Hi Everyone. I broke down & purchased a replacement Fleischmann transformer from Ebay to replace my brothers, which I had taken apart more or less like Humpty Dumpty. I emailed the seller as to the voltage of the transformer but I didn't get a reply. It turns out the transformer I purchased is 220v 50-60hz 14v with a European plug. I'm happy overall with my purchase even though of the voltage difference. I thought of using a travel voltage adapter when I use the transformer, but then I may or may not have "power" issues on my layout. I had a step down/up transformer at one time to run my Hornby OO train, except I don't know what happened to it as I've moved a few times, so its either at my brother's or goodwill.
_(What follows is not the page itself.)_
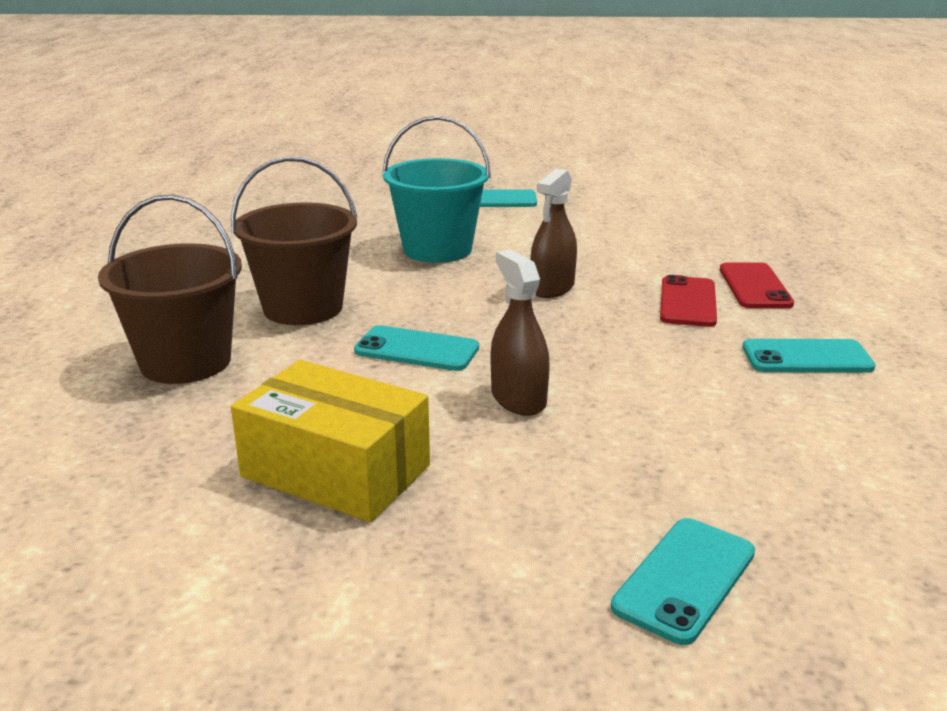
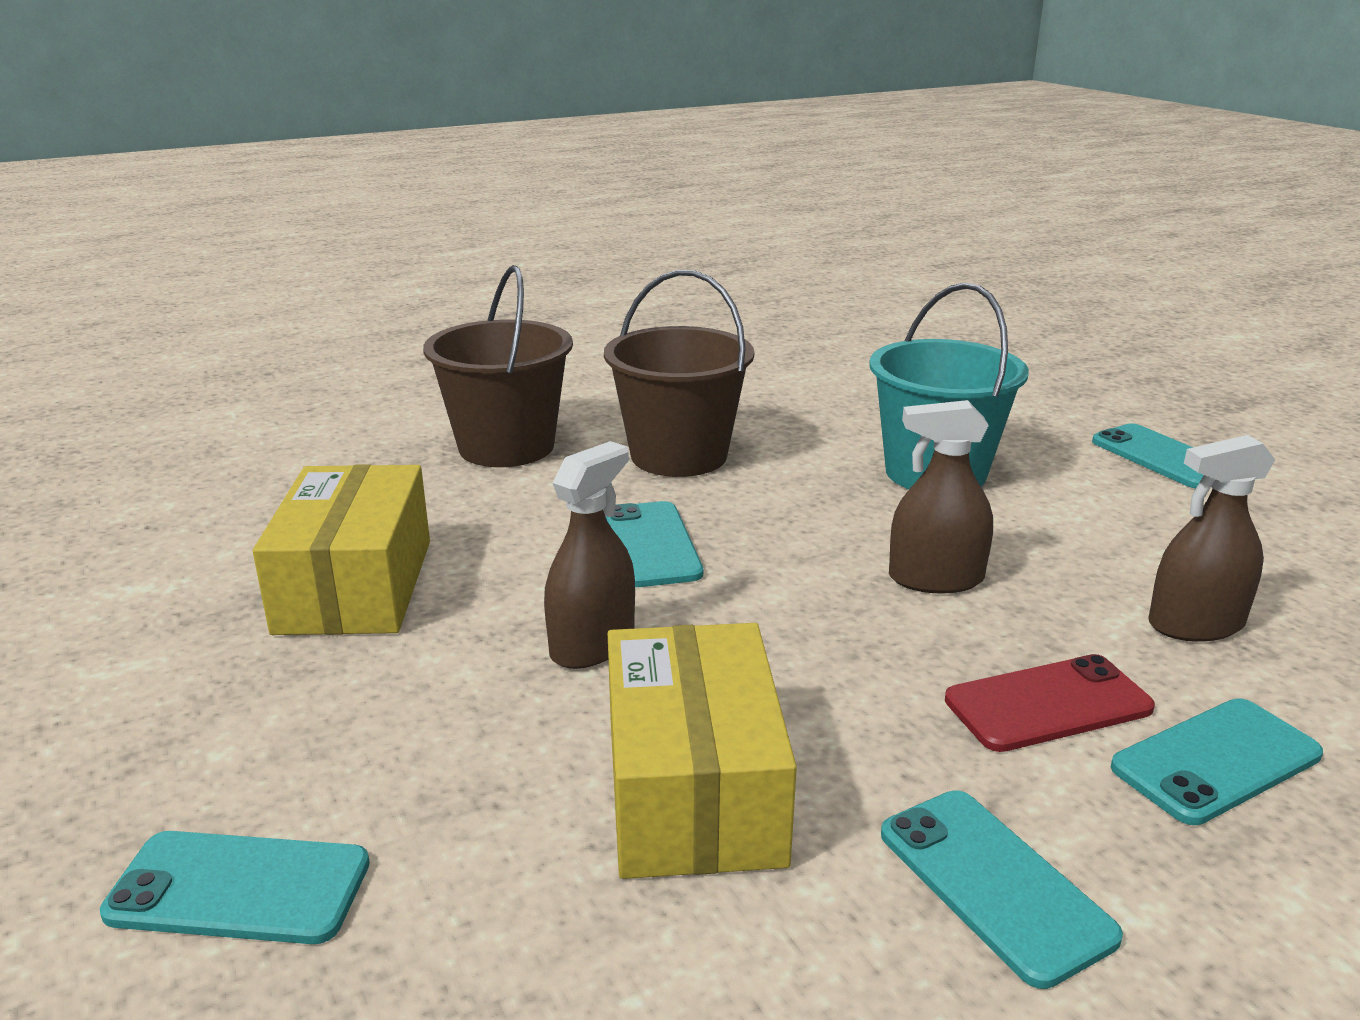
camera: 60 degrees right, 0 degrees up
(652, 251) = (1196, 624): none -> brown spray bottle
(690, 406) = (693, 789): none -> yellow box
(754, 286) = (1216, 761): red phone -> turquoise phone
I have looked at Step down/up transformers on Ebay & I feel its a better option to my little situation. I just don't want to get addicted to Ebay, & think of it as the solution to everything. Thanks


----------



## Lemonhawk (Sep 24, 2013)

I think you need to find a step-up transformer, or have a 220v socket from you panel wired in.


----------



## MrStucky (Nov 28, 2015)

Lemonhawk said:


> I think you need to find a step-up transformer, or have a 220v socket from you panel wired in.


Okay. That's probably what I'll do then. I wont have to worry about power loss & I can use it as a oversized power bar to plug all my transformers into. Thanks


----------